Zaldiaran (/es/, /eu/) is a mountain in the Montes de Vitoria range, in the province of Álava, Basque Country, Spain. Even if part of the south face of the mountain is on the Treviño exclave, Burgos; the summit itself lies in Álava. At the top of the mountain, apart from a tall metallic cross that was placed in 1950 by the Manuel Iradier hiking club, there are a few big aerials that transmit television and radio signal to Vitoria-Gasteiz.

Close to the summit lies the Zaldiaran pass, with a height of 780 m, it links Álava with the Treviño exclave. The roads that communicate the two provinces are the A-3102 in Álava and the BU-742 in Treviño. The northern slopes are covered by beeches (Fagus sylvatica) that give way to Portuguese oak (Quercus faginea) woods on the lower parts.

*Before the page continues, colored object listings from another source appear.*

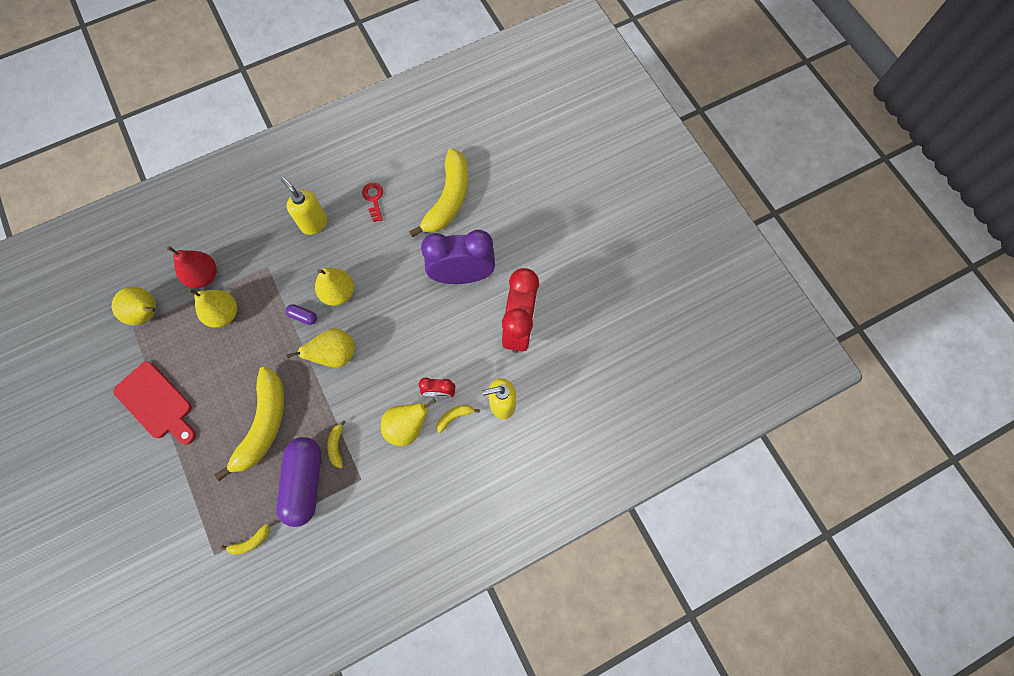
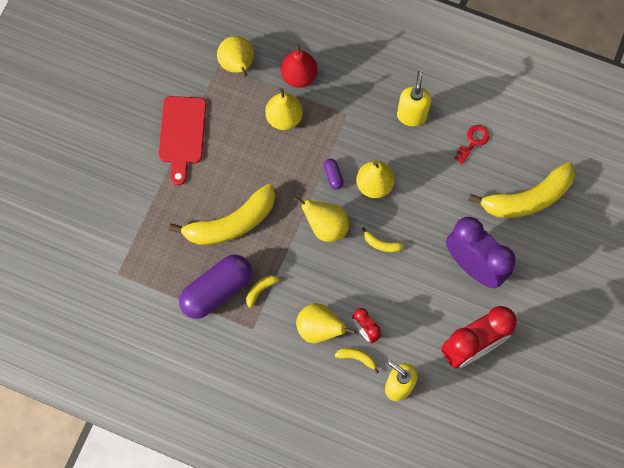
camera: 50 degrees right, 0 degrees up
yellow banana [221,524,270,555] -> yellow banana moved to [362,227,405,252]

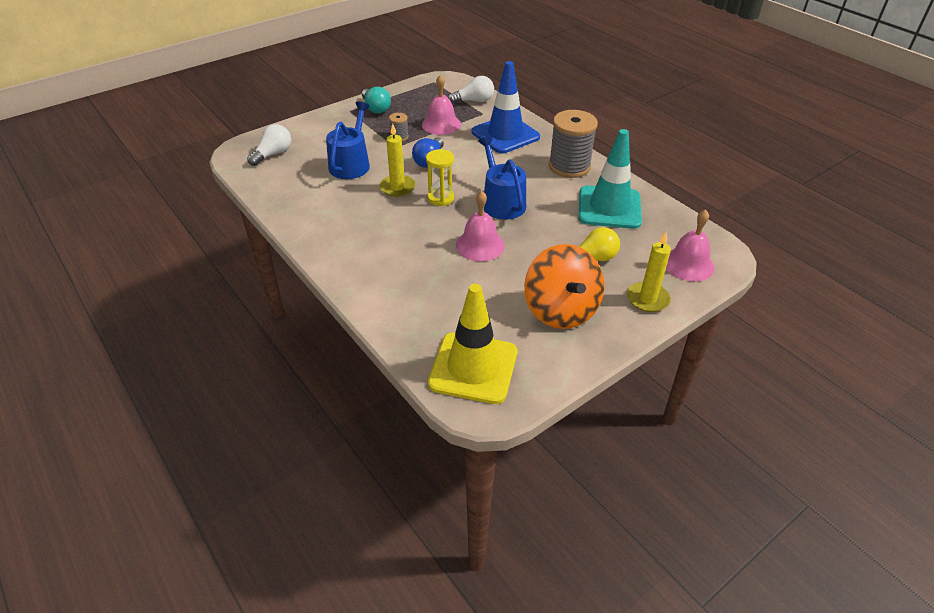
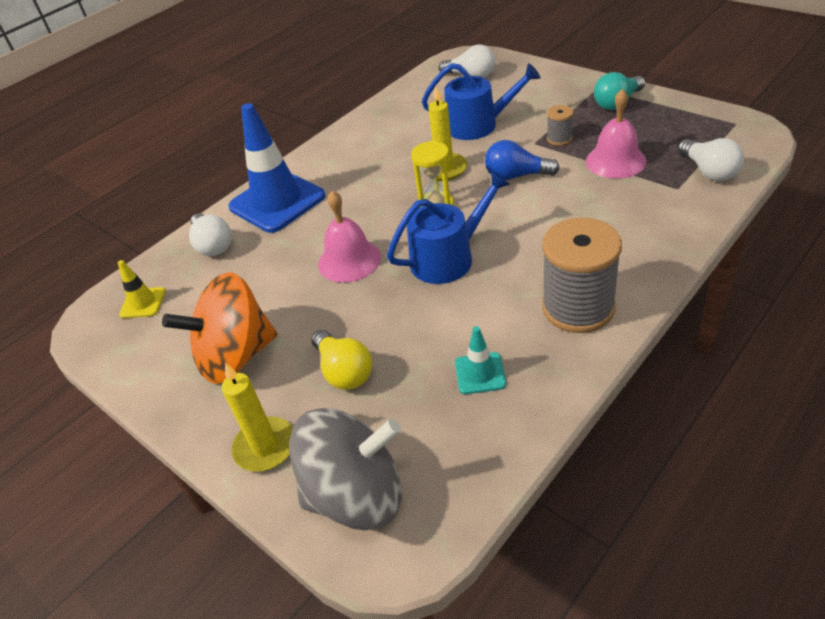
camera: 85 degrees right, 0 degrees up
yellow traffic cone [428,284,517,404] -> yellow traffic cone [118,260,166,318], size x0.46
blue traffic cone [472,61,540,153] -> blue traffic cone moved to [228,103,325,233]
turquoise traffic cone [578,129,642,229] -> turquoise traffic cone [455,326,506,394], size x0.46
pink bell [666,209,714,282] -> grey spinning top [289,408,402,531]
none -> white light bulb [189,213,232,256]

Due to the proximity of the summit to Vitoria-Gasteiz and its easy access, it is popular among hikers. On New Year's Day, the hiking clubs of the city organize hikes to the mountain to celebrate the new year.

==Access points and trails==
The most popular trail starts in Berrostegieta, on the road that leads to the Zaldiaran pass. This route goes through the secondary Errogana summit. Another popular starting point is the nearby hamlet of Eskibel. The shortest route starts at the Zaldiaran pass, and follows the paved track that leads to the summit.